Data Scientists Need These 8 Skills
The growing demand for data scientists offers an appealing career path for both students and current professionals. Those who are not data scientists but are fascinated by data and data science are curious about the skills required to pursue careers in data science.
The use of Big Data as a tool for generating insights has increased the demand for data scientists at the enterprise level across all industry verticals. Organizations are increasingly relying on data scientists to sustain, grow, and stay one step ahead of the competition, whether to refine the product development process, improve customer retention, or uncover new business opportunities.
Data Scientists must have the following skills:
The more advanced your position, as with most careers, the more skills you'll need to succeed. If you want to be a Data Scientist, you'll need to have certain skills regardless of your role.
Statistics and mathematics:
A good Data Scientist should have a strong background in math and statistics. Data Scientists in a data-driven business will be expected to understand multiple statistical approaches, such as maximum likelihood estimators, distributors, and statistical tests, in order to make recommendations and decisions. Understanding calculus and linear algebra is critical because they are linked to machine learning algorithms.
Modeling and analytics:
The ability of a Data Scientist to analyze and model data is dependent on their expertise in this area, so an excellent data scientist is expected to have a high level of proficiency in it. A Data Scientist should analyze data, run tests, and create models using critical thinking and communication skills to gain new insights and predict outcomes.
Methods of Machine Learning:
A high level of expertise is not always required, but some familiarity is expected. Machine learning, in addition to decision trees and logistic regression, enables other key skills that employers will be looking for.
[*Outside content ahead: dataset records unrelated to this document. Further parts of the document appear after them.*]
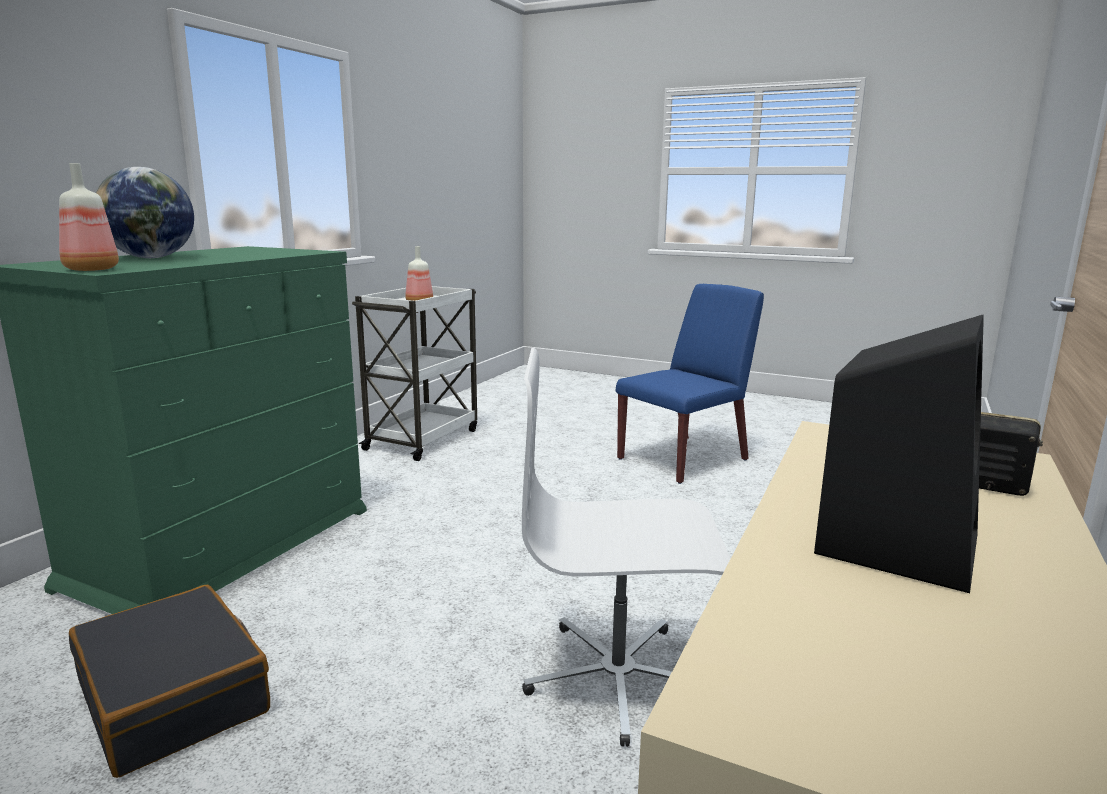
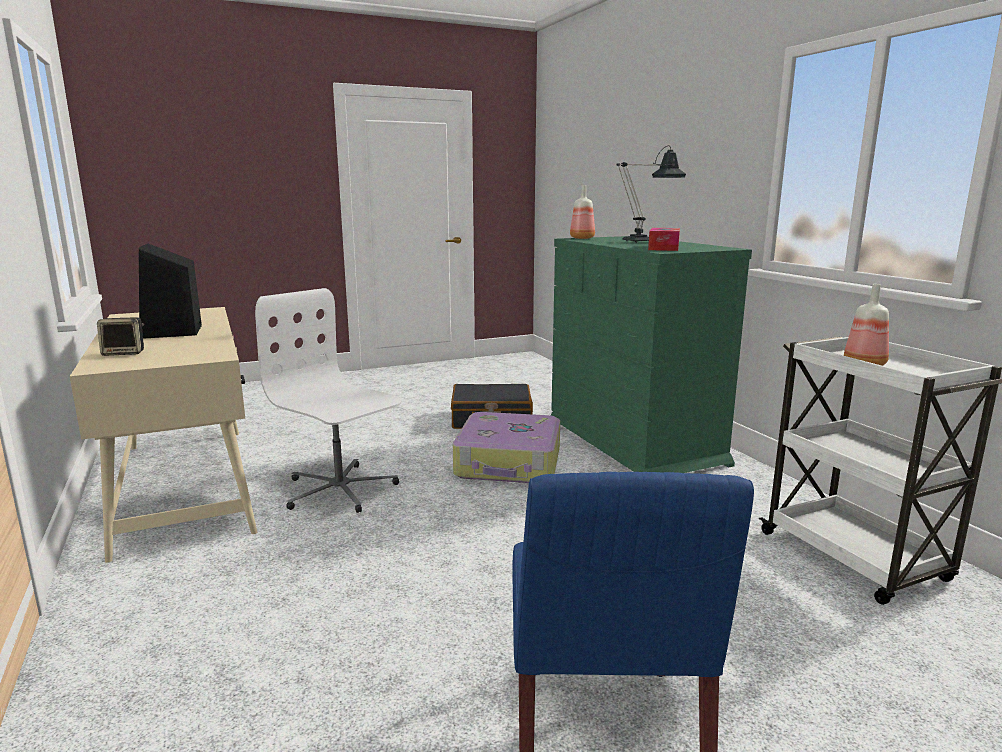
camera: 130 degrees right, 0 degrees up
globe [96,167,194,258] -> table lamp [617,145,686,243]
white office chair [522,348,731,747] -> white office chair turned 90 degrees counterclockwise [255,288,402,513]
none -> suitcase [453,412,560,483]
none -> tissue box [648,228,680,251]

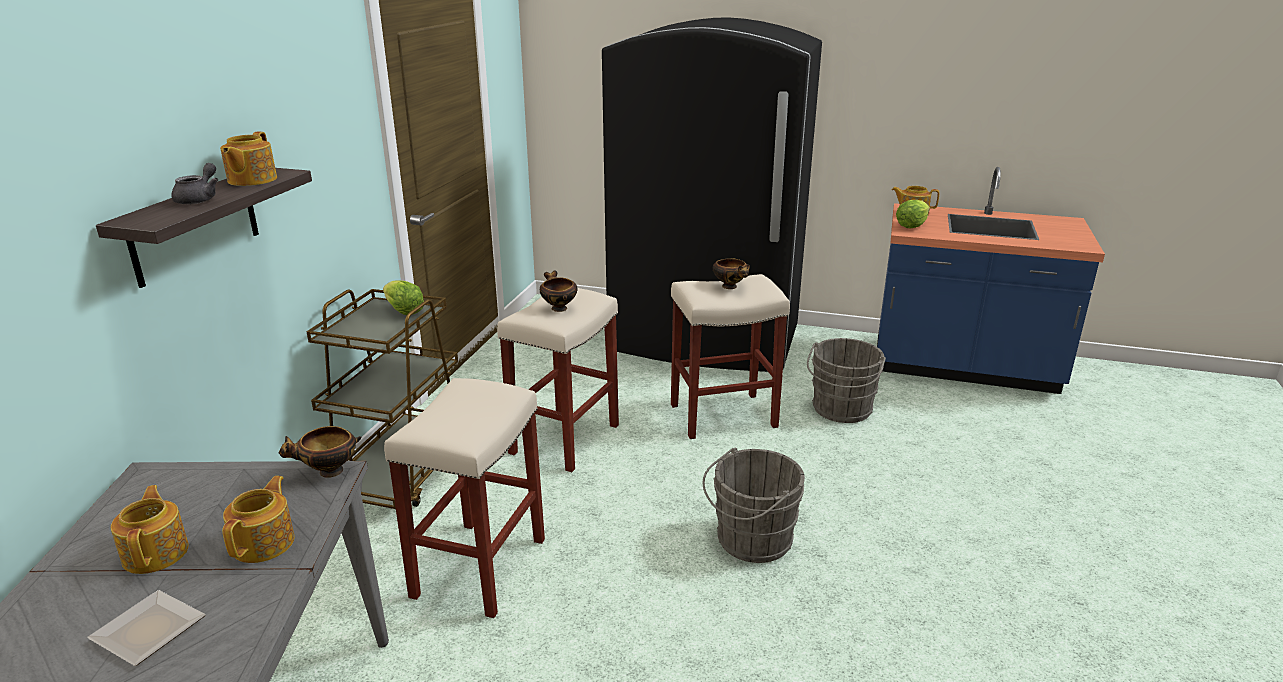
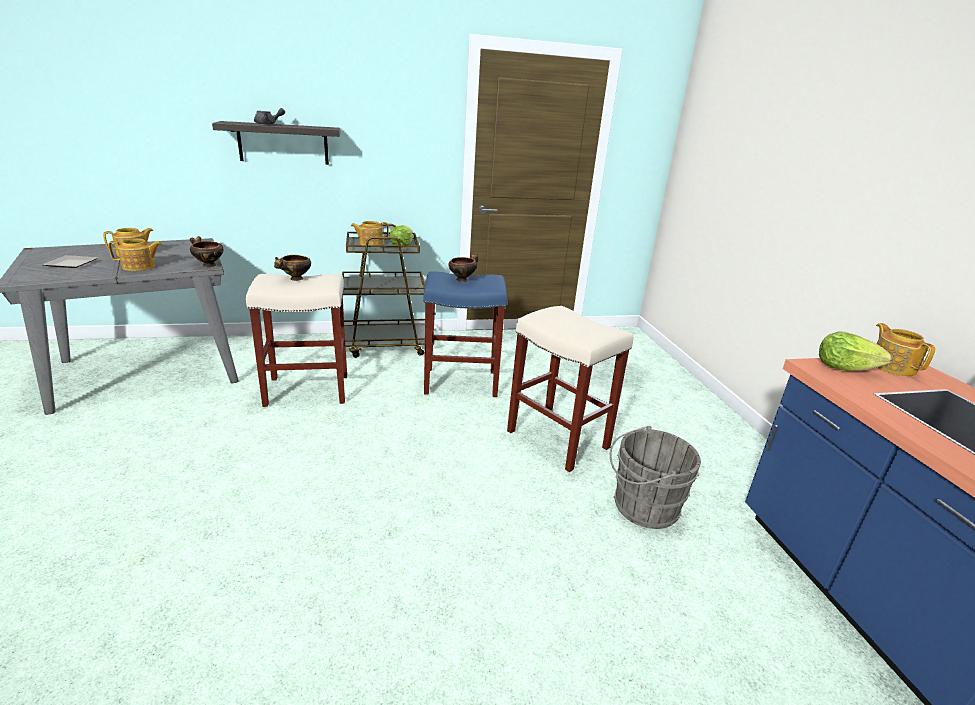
camera: 60 degrees right, 0 degrees up
teapot [220,132,277,186] -> teapot moved to [351,221,389,245]
beige stool [497,288,619,472] -> blue stool [424,271,507,397]
black fridge [602,17,822,372] -> none
grey bucket [702,447,805,563] -> none
bowl [713,258,750,289] -> bowl moved to [274,255,311,281]

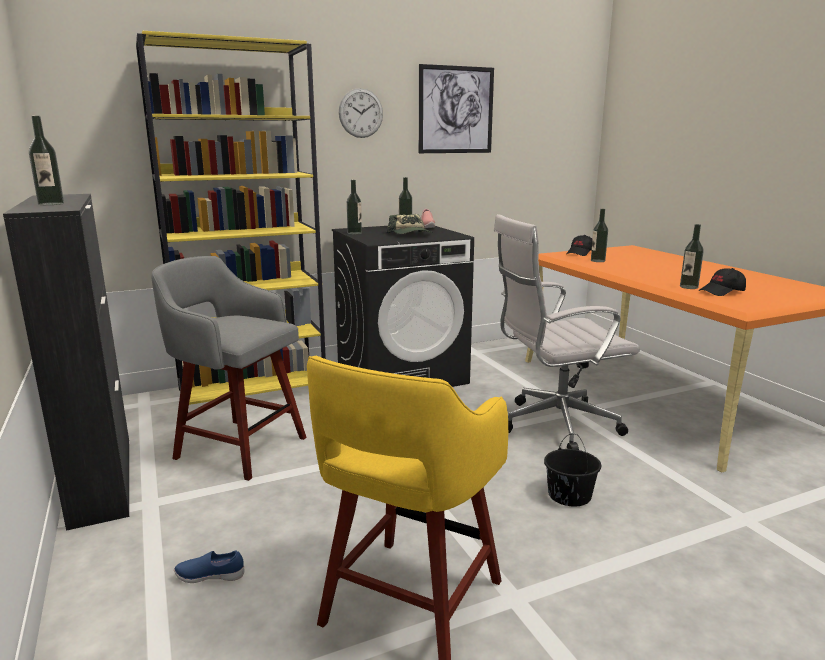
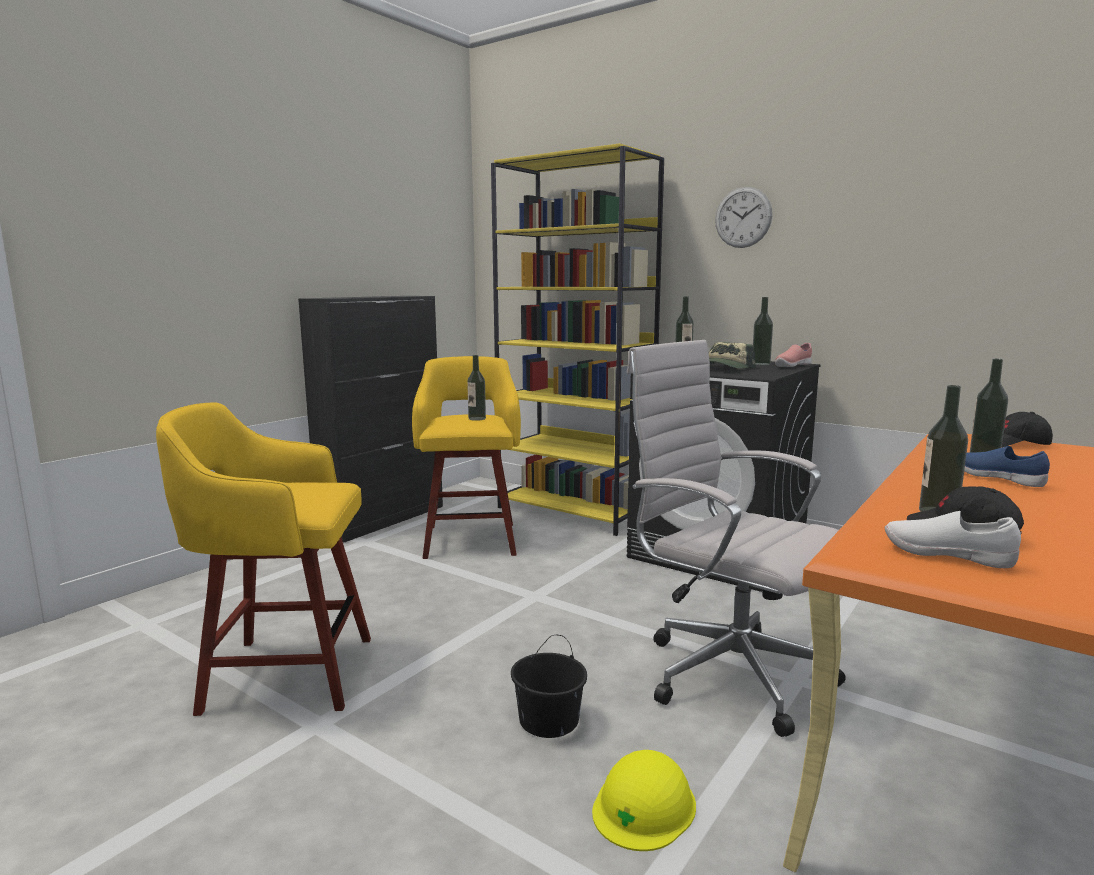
camera: 60 degrees right, 5 degrees down
bottle [29,116,64,205] -> bottle moved to [467,355,486,421]
grey stool [152,256,307,481] -> yellow stool [412,356,521,559]
blue shoe [174,551,245,583] -> blue shoe moved to [964,446,1050,487]
picture [419,64,494,153] -> none
none -> yellow hard hat [592,750,696,851]
none -> white shoe [885,511,1021,568]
To put theory into practice as a Data Scientist, you must have strong programming skills. You should be familiar with Python and R, as well as other programming languages. Object-oriented programming, basic syntax, functions, flow control statements, libraries, and documentation are all included under this umbrella.
Data visualization is an important part of being a Data Scientist because it allows you to communicate key messages and gain support for proposed solutions. To advance in their careers, Data Scientists must be adept at breaking down complex data into smaller, digestible chunks and utilizing a variety of visual aids (charts, graphs, etc.). See our post Creating Data Visualizations with Tableau to learn more about Tableau and why data visualization is so important.
Curiosity of the Mind:
The data scientist role is defined by a strong desire to solve problems and find solutions, particularly those that require thinking outside the box. A great Data Scientist is motivated by a desire to learn more about what data is telling them and how that knowledge can be applied on a larger scale.
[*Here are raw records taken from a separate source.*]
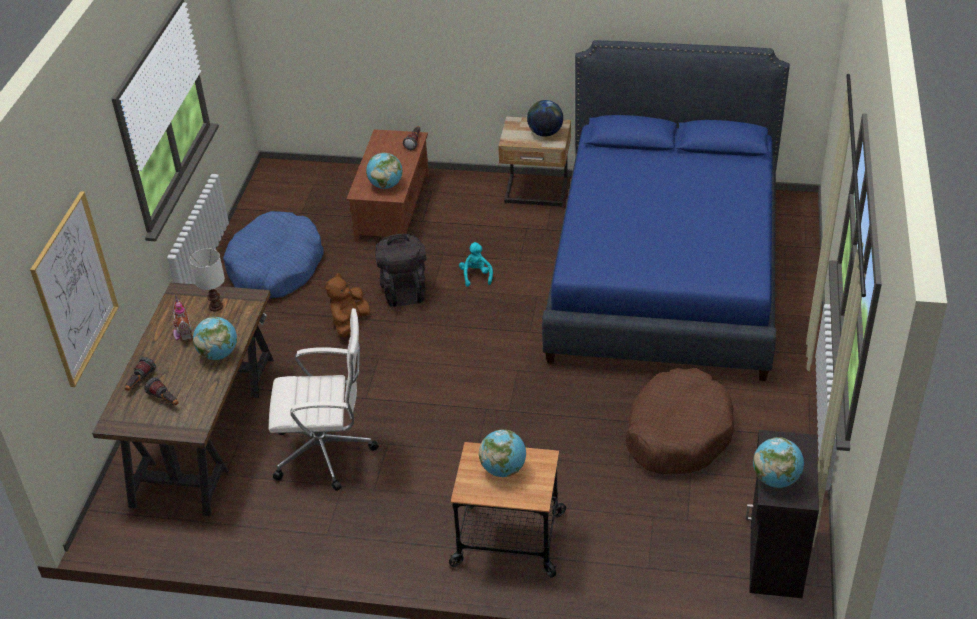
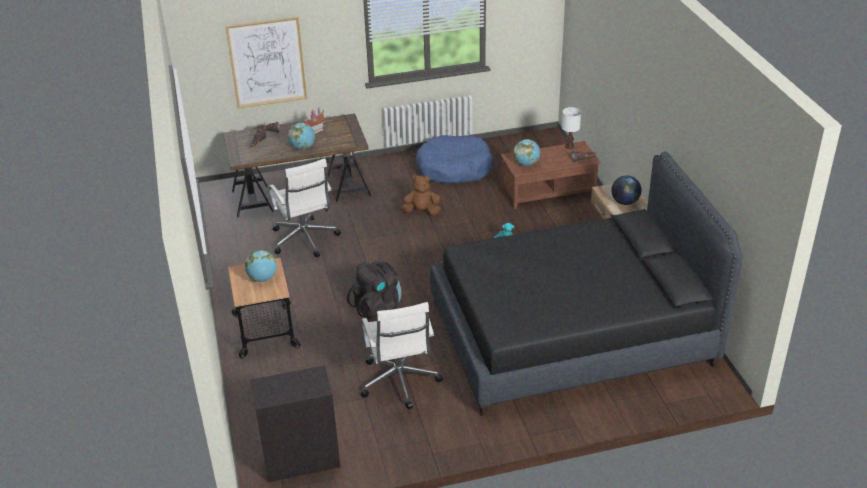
camera: 65 degrees right, 5 degrees down
white table lamp [190,248,225,312] -> white table lamp moved to [562,107,581,149]
black backpack [375,234,426,307] -> black backpack moved to [347,261,401,319]
blue bed [542,40,790,381] -> black bed [430,151,743,416]
brown dog bed [625,368,734,474] -> white office chair [361,302,443,409]
globe [753,437,804,488] -> none

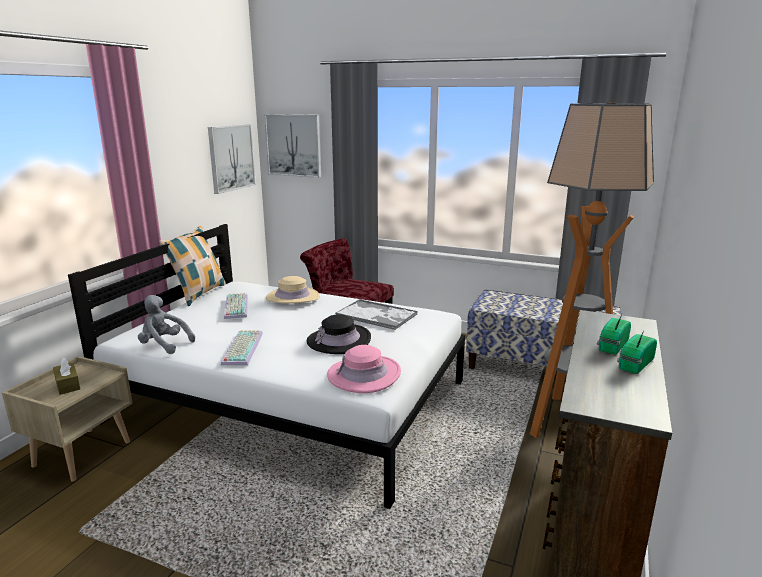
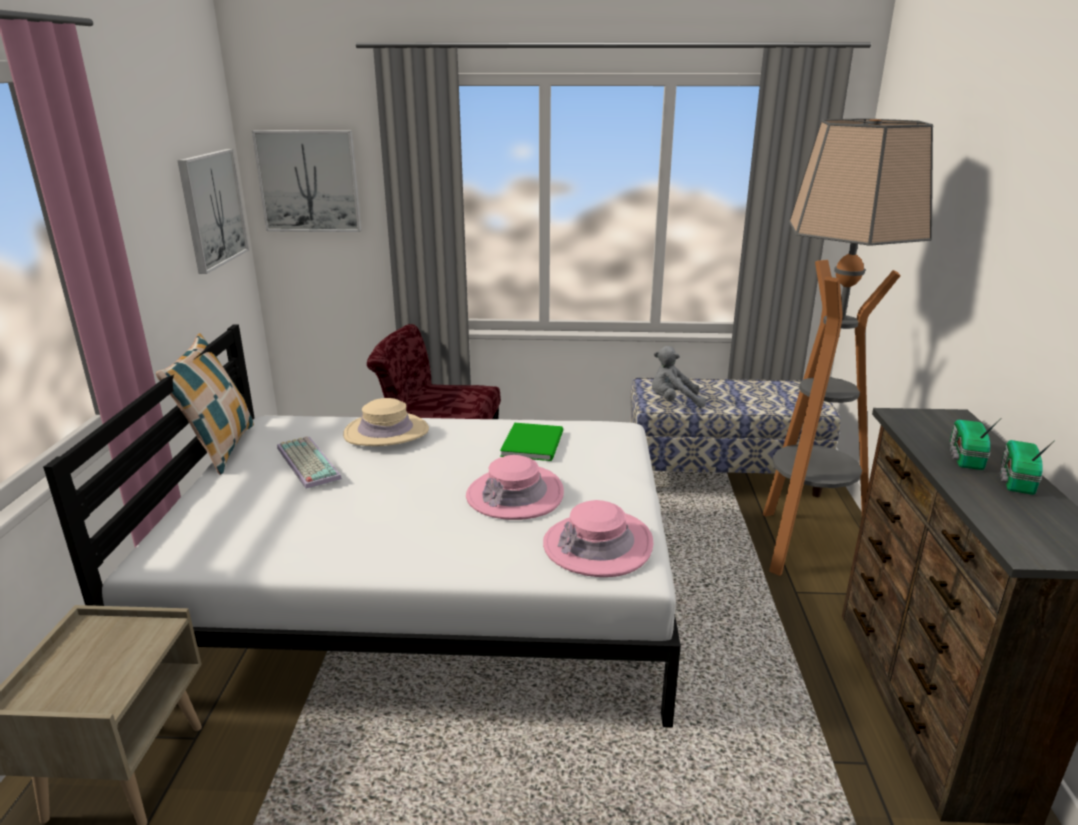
camera: 20 degrees left, 5 degrees up
brown tissue box [53,358,81,395] -> none
grey plush toy [138,295,195,354] -> grey plush toy moved to [652,346,706,408]
keyboard [221,330,263,365] -> none
black hat [307,314,371,354] -> pink hat [466,455,564,520]
tray [335,299,417,330] -> green book [500,422,563,461]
Data cannot communicate unless it is manipulated, so an effective Data Scientist must have strong communication skills. Whether you are presenting your data to your team or to business leadership, communication can make or break the success of a project.
Data scientists will need business acumen to effectively use data and be valuable to their employers. Understand the company's key objectives and goals, as well as how they affect the work you do. Furthermore, you must develop solutions that meet those objectives while remaining cost-effective, simple to implement, and widely adopted.